Friday, May 2, 2008

Maine, NH loosen sex offender laws : Concord: A state Senate panel voted to weaken proposals to crack down on convicted sex offenders. The changes would do away with current laws that compel out-of-state sex offenders who register with the state to identify their place of work. It would also lower some Sex Offender Registry requirements from life to 10 years for an adult. Foster said, "When you are talking about taking away people's liberties and rights as a citizen, you've got to make darn sure it's done properly." ( THINK about that quote ! - unbelievable) : A sex offender bill that would incorporate a tiered system into the state law is currently under going some major changes in the Senate.
The bill, HB1640, was drafted so the state would come into compliance with federal legislation known as the Adam Walsh Child Protection Act. The bill would create a state tier system, provide more information to the public and help prevent sex offenders from moving to the state.

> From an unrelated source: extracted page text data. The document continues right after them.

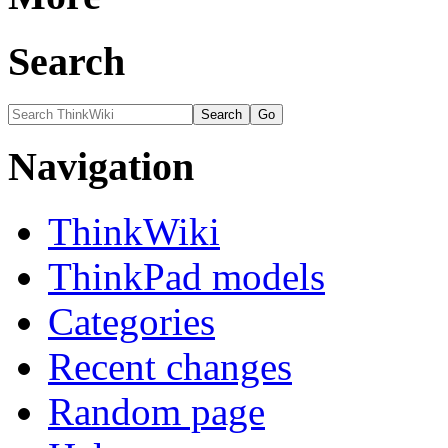
Search
Navigation
ThinkWiki
ThinkPad models
Categories
Recent changes
Random page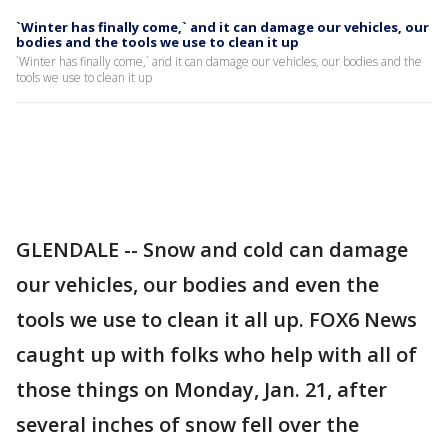
`Winter has finally come,` and it can damage our vehicles, our
bodies and the tools we use to clean it up
`Winter has finally come,` and it can damage our vehicles, our bodies and the
tools we use to clean it up
GLENDALE -- Snow and cold can damage
our vehicles, our bodies and even the
tools we use to clean it all up. FOX6 News
caught up with folks who help with all of
those things on Monday, Jan. 21, after
several inches of snow fell over the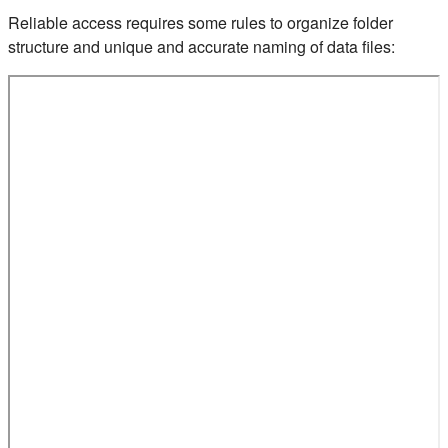
Reliable access requires some rules to organize folder
structure and unique and accurate naming of data files: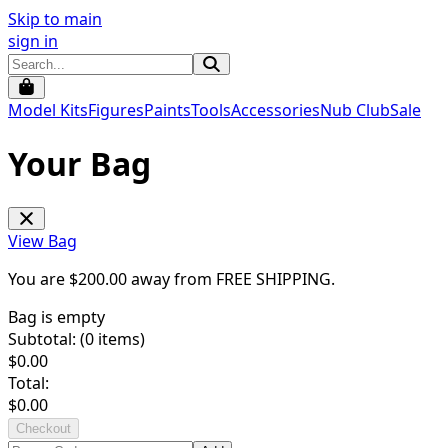
Skip to main
sign in
Model Kits
Figures
Paints
Tools
Accessories
Nub Club
Sale
Your Bag
View Bag
You are $
200.00
away from
FREE SHIPPING
.
Bag is empty
Subtotal: (
0
items)
$
0.00
Total:
$
0.00
Checkout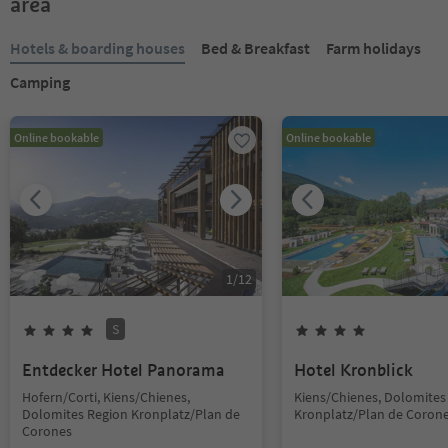
area
Hotels & boarding houses
Bed & Breakfast
Farm holidays
Camping
Online bookable
Online bookable
1
/
12
S
Entdecker Hotel Panorama
Hotel Kronblick
Hofern/Corti, Kiens/Chienes,
Kiens/Chienes, Dolomites
Dolomites Region Kronplatz/Plan de
Kronplatz/Plan de Coron
Corones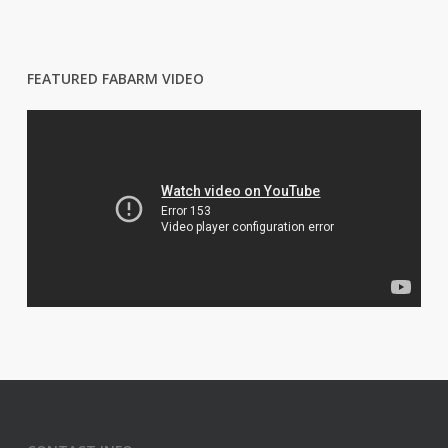
FEATURED FABARM VIDEO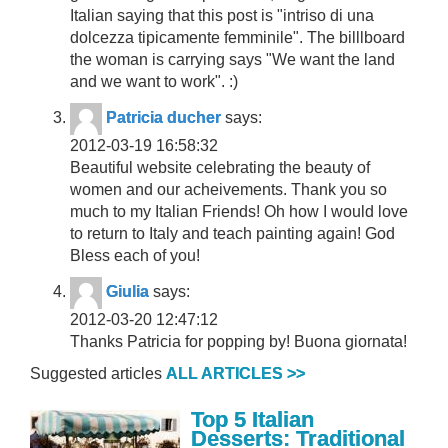
Italian saying that this post is "intriso di una
dolcezza tipicamente femminile". The billlboard
the woman is carrying says "We want the land
and we want to work". :)
Patricia ducher
says:
2012-03-19 16:58:32
Beautiful website celebrating the beauty of
women and our acheivements. Thank you so
much to my Italian Friends! Oh how I would love
to return to Italy and teach painting again! God
Bless each of you!
Giulia
says:
2012-03-20 12:47:12
Thanks Patricia for popping by! Buona giornata!
Suggested articles
ALL ARTICLES >>
Top 5 Italian
Desserts: Traditional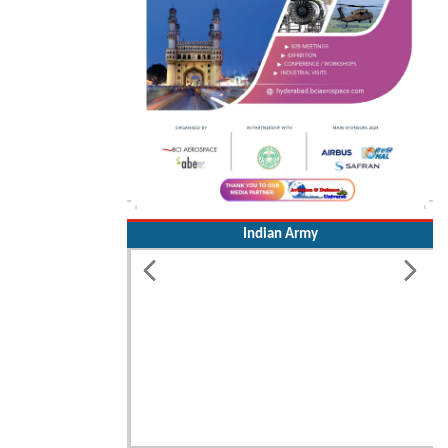
Indian Army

Other possible changes include reducing the time a Tier I offender must register on the public list from 15 years to 10 years, repealing the current law that requires out-of-state offenders working in New Hampshire to register the address where they are employed, and removing all aspects of the bill that would require DNA samples from every registered sex offender. : Veto of Sex Offender Registration Reform. AUGUSTA, Maine — Gov. John Baldacci on Wednesday vetoed a bill aimed regarding the state’s sex offender registry. Baldacci said his biggest concern is that the bill didn’t do enough to differentiate between sexually violent predators and those who are not a high risk to reoffend. "I have no doubt that there are people on the registry who shouldn’t be required to register because they no longer pose a risk to public safety," Baldacci said in the statement. "But until we have a better system to judge who those people are, we should continue with our current law."

Meanwhile, last fall the Maine Supreme Judicial Court said the state’s sex offender law could be unconstitutional because it increases criminal punishments retroactively for people who already have completed sentences. "We have not made any changes [since last fall], which means we’re still very vulnerable to having our registry being unconstitutional," he said.